• Consignes
1: D'après l'extrait sur la régulation du commerce en ligne, à partir de quelle date la France envisage-t-elle d'instaurer des frais de gestion sur les colis de faible valeur ?
2: Relevez tous les intertitres qui figurent dans l'extrait sur la régulation du commerce en ligne.

Des opérations menées récemment ont observé des taux de non-conformité alarmants. À Bayonne, ce taux approchait presque 100 %, tandis qu'il était nettement plus faible à Angers. Ces chiffres soulignent le défi à relever pour les services douaniers face à un flux logistique en constante augmentation.
Vers une réglementation plus stricte des géants du commerce en ligne
Le constat formulé par les députés est sans appel : les plateformes de vente en ligne représentent une concurrence déloyale qui nuit aux entreprises locales, mais aussi à la sécurité des consommateurs et à l’environnement. Dans ce contexte, ils préconisent que les plateformes soient rendues responsables des produits qu'elles commercialisent, notamment les produits dangereux ou illicites.
Ils proposent de reporter la responsabilité sur les places de marché en cas d'impossibilité d’identifier le vendeur. De plus, des mécanismes de suspension, voire d'interdiction, en cas de violations répétées devraient être mis en œuvre. La multitude de petits colis entrante pose également la question de la capacité matérielle et humaine des douanes à garantir ces contrôles.
Une taxe pour équilibrer le marché
À compter du 1er janvier 2026, la France envisage d'instaurer des frais de gestion de 2 à 5 euros sur tous les colis d'une valeur inférieure à 150 euros livrés par des entreprises non européennes. Néanmoins, Antoine Vermorel-Marques suggère d'implémenter une taxe forfaitaire de 5 euros sur les colis de faible valeur, afin de mieux réguler le marché. Cette recommandation s'inspire de mesures déjà mises en place en Roumanie.
Sensibilisation des consommateurs face aux dangers
Les députés souhaitent également attirer l'attention des consommateurs sur l'impact de leurs choix d'achat. Romain Eskenazi, député du Val-d'Oise, a formulé notamment que, dans notre société de consommation mondialisée, « une carte de crédit a plus de pouvoir de changement sur le monde qu'une carte électorale ». Le rapport suggère de renforcer les campagnes de sensibilisation sur les risques liés aux produits importés non conformes.

• Données fournies
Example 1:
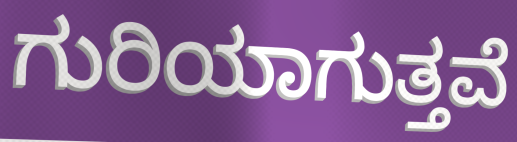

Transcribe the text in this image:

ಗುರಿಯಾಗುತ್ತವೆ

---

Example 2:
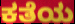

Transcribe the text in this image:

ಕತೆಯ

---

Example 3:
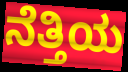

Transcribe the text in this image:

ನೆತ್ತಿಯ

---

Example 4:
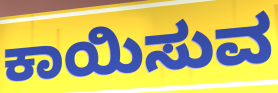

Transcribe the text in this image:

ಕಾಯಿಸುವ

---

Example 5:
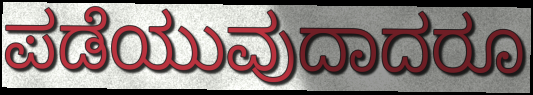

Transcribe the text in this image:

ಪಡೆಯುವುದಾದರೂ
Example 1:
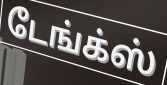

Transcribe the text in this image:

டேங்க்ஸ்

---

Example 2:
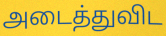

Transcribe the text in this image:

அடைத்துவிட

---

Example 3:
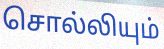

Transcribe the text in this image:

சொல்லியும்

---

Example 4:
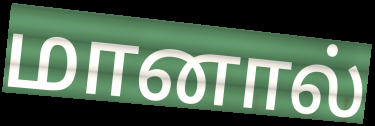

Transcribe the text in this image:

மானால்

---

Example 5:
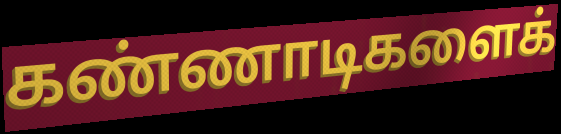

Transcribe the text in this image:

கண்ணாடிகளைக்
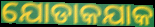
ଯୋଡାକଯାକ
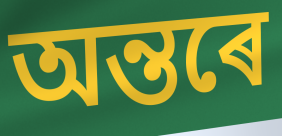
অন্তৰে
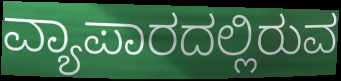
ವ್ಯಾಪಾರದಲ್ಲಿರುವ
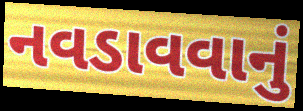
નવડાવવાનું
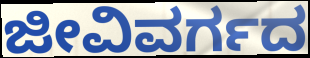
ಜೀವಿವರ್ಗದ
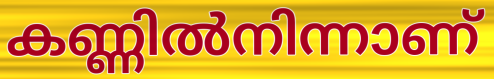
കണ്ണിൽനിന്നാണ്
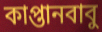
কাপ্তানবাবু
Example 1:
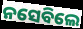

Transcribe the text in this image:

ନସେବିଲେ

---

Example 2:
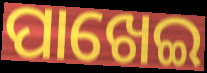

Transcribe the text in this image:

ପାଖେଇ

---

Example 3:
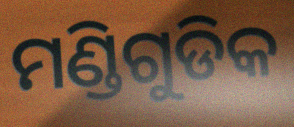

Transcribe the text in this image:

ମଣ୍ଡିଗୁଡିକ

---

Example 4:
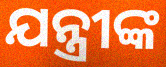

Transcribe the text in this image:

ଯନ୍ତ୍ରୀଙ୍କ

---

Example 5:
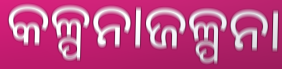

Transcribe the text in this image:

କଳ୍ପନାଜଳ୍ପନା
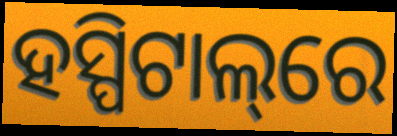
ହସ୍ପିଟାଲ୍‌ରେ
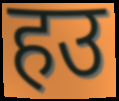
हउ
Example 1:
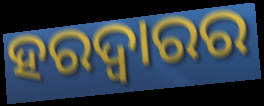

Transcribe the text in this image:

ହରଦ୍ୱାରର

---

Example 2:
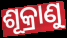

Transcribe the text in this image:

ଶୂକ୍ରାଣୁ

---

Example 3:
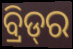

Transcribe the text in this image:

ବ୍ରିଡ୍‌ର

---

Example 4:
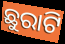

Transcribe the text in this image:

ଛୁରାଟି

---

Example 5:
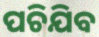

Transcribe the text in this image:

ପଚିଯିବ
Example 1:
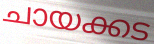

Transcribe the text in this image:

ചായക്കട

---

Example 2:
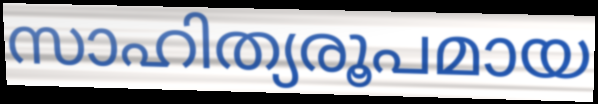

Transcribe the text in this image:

• Corrigé
1: À compter du 1er janvier 2026.

2:
- Vers une réglementation plus stricte des géants du commerce en ligne
- Une taxe pour équilibrer le marché
- Sensibilisation des consommateurs face aux dangers